> ACTIVITY: Please give the rows from the very first line up to and including the line with "Этот интерьер гармонично" as a JSON list of strings, one string per line, leaving out blank lines.

[RECORDS FOR PROCESSING — start]

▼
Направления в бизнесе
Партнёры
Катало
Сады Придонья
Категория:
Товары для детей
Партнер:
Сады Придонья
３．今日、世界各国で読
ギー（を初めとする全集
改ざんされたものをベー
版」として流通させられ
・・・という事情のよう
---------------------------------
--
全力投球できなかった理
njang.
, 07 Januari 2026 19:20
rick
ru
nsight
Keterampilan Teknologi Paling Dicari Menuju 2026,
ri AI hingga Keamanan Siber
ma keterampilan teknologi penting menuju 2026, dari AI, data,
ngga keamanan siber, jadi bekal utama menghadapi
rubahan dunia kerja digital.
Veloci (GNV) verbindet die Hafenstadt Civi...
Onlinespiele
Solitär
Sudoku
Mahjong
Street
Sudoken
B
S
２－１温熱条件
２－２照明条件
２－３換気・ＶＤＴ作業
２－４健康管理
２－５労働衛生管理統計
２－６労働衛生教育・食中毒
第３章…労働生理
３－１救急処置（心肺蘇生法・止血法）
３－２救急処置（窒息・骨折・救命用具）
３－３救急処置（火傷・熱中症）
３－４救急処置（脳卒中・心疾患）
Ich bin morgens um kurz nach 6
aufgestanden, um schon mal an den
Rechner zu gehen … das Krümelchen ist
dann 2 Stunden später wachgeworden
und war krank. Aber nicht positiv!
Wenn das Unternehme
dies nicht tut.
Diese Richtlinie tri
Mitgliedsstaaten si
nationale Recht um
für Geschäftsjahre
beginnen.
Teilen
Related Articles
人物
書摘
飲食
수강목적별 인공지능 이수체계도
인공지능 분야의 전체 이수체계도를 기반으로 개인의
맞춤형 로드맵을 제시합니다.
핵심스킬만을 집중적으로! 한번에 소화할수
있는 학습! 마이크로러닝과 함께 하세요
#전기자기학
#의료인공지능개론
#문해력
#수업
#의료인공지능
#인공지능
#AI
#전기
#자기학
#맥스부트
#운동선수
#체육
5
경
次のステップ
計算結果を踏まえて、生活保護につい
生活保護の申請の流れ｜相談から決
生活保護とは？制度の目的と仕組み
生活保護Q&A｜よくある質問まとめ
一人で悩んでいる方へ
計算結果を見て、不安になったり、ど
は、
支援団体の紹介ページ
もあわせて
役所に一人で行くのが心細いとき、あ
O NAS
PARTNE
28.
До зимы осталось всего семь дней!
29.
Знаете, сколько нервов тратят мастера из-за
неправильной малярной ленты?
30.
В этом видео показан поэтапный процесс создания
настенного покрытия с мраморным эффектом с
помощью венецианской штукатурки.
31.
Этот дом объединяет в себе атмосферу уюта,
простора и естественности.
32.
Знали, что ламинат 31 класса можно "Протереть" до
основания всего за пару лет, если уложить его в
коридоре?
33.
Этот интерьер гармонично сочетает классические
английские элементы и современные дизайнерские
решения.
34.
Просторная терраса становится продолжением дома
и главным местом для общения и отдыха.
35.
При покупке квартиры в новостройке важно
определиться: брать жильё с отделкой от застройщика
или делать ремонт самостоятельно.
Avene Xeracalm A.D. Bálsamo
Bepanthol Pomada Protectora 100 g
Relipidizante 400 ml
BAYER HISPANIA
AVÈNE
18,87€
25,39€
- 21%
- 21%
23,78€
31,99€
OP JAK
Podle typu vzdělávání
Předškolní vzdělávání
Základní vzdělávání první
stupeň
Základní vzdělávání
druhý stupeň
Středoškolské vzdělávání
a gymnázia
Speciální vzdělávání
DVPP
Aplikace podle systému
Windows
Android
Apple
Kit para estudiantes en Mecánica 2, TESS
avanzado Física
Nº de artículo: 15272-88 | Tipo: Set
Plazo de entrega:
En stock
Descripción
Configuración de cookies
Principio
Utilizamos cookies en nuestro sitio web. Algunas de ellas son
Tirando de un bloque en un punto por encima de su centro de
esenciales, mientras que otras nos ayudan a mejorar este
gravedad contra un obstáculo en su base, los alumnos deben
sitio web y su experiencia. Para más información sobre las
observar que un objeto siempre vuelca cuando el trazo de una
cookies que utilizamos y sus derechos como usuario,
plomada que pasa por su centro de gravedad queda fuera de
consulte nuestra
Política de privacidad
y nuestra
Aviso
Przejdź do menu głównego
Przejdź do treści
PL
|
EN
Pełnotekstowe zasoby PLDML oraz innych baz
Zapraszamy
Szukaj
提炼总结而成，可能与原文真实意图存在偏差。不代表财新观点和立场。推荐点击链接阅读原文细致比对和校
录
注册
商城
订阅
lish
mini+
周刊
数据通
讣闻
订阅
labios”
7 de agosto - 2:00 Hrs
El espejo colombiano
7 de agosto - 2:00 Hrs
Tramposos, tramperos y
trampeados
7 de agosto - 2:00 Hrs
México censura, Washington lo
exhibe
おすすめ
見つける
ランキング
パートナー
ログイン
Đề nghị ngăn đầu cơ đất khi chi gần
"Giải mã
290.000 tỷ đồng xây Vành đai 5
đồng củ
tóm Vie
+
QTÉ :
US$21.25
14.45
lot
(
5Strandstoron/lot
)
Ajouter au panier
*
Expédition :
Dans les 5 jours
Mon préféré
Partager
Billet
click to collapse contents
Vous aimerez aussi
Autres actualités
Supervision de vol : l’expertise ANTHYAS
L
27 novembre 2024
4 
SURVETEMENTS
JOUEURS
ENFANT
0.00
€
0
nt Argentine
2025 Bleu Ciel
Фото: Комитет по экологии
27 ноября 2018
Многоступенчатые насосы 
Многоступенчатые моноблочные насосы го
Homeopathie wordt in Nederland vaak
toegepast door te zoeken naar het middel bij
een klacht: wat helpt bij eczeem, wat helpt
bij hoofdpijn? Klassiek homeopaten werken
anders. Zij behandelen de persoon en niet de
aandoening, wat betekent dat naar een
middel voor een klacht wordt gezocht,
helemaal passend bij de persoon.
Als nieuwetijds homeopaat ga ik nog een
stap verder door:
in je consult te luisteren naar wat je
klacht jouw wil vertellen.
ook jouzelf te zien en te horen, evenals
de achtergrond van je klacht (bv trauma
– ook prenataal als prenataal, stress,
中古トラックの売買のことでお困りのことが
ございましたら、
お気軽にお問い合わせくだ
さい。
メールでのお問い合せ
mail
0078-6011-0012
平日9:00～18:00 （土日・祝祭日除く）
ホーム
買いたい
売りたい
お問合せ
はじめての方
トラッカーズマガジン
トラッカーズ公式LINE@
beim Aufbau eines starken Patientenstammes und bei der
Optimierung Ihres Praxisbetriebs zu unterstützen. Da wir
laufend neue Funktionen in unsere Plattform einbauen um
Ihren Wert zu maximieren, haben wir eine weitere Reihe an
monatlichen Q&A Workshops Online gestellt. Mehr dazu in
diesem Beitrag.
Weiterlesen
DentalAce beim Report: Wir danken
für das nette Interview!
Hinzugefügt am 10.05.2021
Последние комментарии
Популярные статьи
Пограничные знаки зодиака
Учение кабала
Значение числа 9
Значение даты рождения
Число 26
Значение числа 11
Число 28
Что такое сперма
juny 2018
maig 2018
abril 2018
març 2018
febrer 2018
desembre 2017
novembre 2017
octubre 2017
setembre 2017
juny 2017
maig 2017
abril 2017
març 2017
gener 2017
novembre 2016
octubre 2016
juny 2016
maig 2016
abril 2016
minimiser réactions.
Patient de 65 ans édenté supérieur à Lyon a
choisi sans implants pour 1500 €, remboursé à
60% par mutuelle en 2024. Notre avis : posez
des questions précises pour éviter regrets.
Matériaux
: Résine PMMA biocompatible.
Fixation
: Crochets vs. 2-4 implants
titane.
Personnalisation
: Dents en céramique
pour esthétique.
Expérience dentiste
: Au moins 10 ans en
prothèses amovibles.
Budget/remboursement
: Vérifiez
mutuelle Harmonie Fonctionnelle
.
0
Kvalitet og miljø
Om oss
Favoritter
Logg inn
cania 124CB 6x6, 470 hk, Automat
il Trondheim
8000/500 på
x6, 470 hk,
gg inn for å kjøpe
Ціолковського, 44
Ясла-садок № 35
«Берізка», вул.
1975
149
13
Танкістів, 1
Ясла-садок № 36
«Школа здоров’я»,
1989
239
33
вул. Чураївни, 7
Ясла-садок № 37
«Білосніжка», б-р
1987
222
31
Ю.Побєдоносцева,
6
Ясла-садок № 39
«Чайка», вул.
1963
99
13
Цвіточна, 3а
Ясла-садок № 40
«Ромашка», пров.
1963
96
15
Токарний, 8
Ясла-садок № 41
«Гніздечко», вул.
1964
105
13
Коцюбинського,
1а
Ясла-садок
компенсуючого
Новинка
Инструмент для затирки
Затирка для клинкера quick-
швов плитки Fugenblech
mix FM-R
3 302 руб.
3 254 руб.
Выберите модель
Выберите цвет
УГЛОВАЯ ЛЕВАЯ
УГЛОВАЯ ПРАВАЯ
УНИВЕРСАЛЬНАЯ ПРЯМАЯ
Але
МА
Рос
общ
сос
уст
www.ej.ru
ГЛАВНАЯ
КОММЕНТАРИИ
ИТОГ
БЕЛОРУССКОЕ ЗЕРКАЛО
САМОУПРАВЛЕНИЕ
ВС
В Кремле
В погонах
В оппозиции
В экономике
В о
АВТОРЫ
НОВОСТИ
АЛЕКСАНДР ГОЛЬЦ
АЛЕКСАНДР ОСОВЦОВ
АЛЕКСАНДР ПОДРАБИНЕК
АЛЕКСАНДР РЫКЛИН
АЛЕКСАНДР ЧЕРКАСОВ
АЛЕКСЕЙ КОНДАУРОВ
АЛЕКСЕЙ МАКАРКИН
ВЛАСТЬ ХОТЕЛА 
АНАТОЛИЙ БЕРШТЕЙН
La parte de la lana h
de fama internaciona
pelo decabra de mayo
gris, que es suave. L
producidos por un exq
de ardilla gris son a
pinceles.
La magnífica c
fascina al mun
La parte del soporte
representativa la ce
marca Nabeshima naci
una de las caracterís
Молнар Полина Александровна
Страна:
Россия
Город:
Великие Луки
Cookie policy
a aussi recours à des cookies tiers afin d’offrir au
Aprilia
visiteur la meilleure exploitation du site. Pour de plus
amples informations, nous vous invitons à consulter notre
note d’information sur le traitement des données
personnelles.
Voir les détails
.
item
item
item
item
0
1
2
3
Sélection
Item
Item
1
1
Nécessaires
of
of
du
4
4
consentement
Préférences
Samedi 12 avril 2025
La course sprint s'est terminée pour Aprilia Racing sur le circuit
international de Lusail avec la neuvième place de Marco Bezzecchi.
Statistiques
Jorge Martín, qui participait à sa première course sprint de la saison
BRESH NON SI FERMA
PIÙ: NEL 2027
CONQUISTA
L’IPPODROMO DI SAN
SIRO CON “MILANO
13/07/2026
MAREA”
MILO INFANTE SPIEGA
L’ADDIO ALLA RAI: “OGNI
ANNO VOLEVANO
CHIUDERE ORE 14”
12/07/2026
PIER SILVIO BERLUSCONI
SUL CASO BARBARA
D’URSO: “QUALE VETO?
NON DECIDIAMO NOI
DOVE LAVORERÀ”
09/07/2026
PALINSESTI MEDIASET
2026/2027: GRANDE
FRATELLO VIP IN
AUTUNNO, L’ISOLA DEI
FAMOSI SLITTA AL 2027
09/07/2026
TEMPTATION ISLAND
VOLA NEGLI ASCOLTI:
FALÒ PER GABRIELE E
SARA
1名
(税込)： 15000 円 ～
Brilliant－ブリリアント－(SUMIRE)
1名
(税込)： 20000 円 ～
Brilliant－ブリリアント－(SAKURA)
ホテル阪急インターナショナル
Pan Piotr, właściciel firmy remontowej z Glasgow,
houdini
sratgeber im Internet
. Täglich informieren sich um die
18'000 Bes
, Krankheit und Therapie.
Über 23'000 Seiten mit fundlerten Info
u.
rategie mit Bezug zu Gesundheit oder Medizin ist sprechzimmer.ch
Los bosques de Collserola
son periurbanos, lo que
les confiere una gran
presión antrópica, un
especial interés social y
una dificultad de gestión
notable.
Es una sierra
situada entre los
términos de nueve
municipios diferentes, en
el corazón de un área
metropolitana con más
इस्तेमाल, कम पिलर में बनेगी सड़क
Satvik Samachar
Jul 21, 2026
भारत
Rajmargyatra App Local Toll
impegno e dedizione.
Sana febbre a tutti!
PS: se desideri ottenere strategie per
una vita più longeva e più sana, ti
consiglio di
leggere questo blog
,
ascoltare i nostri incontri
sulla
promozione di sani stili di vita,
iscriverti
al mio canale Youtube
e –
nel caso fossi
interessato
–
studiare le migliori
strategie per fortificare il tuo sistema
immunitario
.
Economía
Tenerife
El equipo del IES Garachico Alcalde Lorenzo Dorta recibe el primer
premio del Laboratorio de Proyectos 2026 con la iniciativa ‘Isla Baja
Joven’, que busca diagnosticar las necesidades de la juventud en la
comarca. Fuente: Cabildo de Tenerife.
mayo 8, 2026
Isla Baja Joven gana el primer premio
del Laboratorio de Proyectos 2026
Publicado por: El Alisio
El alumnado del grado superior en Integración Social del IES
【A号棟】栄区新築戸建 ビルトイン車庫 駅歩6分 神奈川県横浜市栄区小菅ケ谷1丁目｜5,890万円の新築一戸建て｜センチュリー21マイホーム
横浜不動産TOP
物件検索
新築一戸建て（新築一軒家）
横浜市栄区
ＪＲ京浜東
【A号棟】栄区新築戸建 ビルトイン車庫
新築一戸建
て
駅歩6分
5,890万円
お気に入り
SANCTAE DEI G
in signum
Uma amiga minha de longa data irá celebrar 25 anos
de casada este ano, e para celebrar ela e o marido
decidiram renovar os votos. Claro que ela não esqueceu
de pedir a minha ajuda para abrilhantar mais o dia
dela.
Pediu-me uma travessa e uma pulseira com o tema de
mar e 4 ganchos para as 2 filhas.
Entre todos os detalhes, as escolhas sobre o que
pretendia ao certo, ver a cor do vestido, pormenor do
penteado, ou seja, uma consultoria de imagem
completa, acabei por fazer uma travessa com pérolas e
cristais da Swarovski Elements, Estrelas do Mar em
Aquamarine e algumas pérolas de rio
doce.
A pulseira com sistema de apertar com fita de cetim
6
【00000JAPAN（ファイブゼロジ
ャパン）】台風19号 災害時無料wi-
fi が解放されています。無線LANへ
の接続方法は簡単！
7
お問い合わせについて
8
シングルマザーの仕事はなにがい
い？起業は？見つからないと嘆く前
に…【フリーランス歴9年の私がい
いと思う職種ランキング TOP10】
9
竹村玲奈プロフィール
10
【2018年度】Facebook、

[RECORDS FOR PROCESSING — finish]

> ANSWER TO THE PROBLEM:
[
  "▼",
  "Направления в бизнесе",
  "Партнёры",
  "Катало",
  "Сады Придонья",
  "Категория:",
  "Товары для детей",
  "Партнер:",
  "Сады Придонья",
  "３．今日、世界各国で読",
  "ギー（を初めとする全集",
  "改ざんされたものをベー",
  "版」として流通させられ",
  "・・・という事情のよう",
  "---------------------------------",
  "--",
  "全力投球できなかった理",
  "njang.",
  ", 07 Januari 2026 19:20",
  "rick",
  "ru",
  "nsight",
  "Keterampilan Teknologi Paling Dicari Menuju 2026,",
  "ri AI hingga Keamanan Siber",
  "ma keterampilan teknologi penting menuju 2026, dari AI, data,",
  "ngga keamanan siber, jadi bekal utama menghadapi",
  "rubahan dunia kerja digital.",
  "Veloci (GNV) verbindet die Hafenstadt Civi...",
  "Onlinespiele",
  "Solitär",
  "Sudoku",
  "Mahjong",
  "Street",
  "Sudoken",
  "B",
  "S",
  "２－１温熱条件",
  "２－２照明条件",
  "２－３換気・ＶＤＴ作業",
  "２－４健康管理",
  "２－５労働衛生管理統計",
  "２－６労働衛生教育・食中毒",
  "第３章…労働生理",
  "３－１救急処置（心肺蘇生法・止血法）",
  "３－２救急処置（窒息・骨折・救命用具）",
  "３－３救急処置（火傷・熱中症）",
  "３－４救急処置（脳卒中・心疾患）",
  "Ich bin morgens um kurz nach 6",
  "aufgestanden, um schon mal an den",
  "Rechner zu gehen … das Krümelchen ist",
  "dann 2 Stunden später wachgeworden",
  "und war krank. Aber nicht positiv!",
  "Wenn das Unternehme",
  "dies nicht tut.",
  "Diese Richtlinie tri",
  "Mitgliedsstaaten si",
  "nationale Recht um",
  "für Geschäftsjahre",
  "beginnen.",
  "Teilen",
  "Related Articles",
  "人物",
  "書摘",
  "飲食",
  "수강목적별 인공지능 이수체계도",
  "인공지능 분야의 전체 이수체계도를 기반으로 개인의",
  "맞춤형 로드맵을 제시합니다.",
  "핵심스킬만을 집중적으로! 한번에 소화할수",
  "있는 학습! 마이크로러닝과 함께 하세요",
  "#전기자기학",
  "#의료인공지능개론",
  "#문해력",
  "#수업",
  "#의료인공지능",
  "#인공지능",
  "#AI",
  "#전기",
  "#자기학",
  "#맥스부트",
  "#운동선수",
  "#체육",
  "5",
  "경",
  "次のステップ",
  "計算結果を踏まえて、生活保護につい",
  "生活保護の申請の流れ｜相談から決",
  "生活保護とは？制度の目的と仕組み",
  "生活保護Q&A｜よくある質問まとめ",
  "一人で悩んでいる方へ",
  "計算結果を見て、不安になったり、ど",
  "は、",
  "支援団体の紹介ページ",
  "もあわせて",
  "役所に一人で行くのが心細いとき、あ",
  "O NAS",
  "PARTNE",
  "28.",
  "До зимы осталось всего семь дней!",
  "29.",
  "Знаете, сколько нервов тратят мастера из-за",
  "неправильной малярной ленты?",
  "30.",
  "В этом видео показан поэтапный процесс создания",
  "настенного покрытия с мраморным эффектом с",
  "помощью венецианской штукатурки.",
  "31.",
  "Этот дом объединяет в себе атмосферу уюта,",
  "простора и естественности.",
  "32.",
  "Знали, что ламинат 31 класса можно \"Протереть\" до",
  "основания всего за пару лет, если уложить его в",
  "коридоре?",
  "33.",
  "Этот интерьер гармонично сочетает классические"
]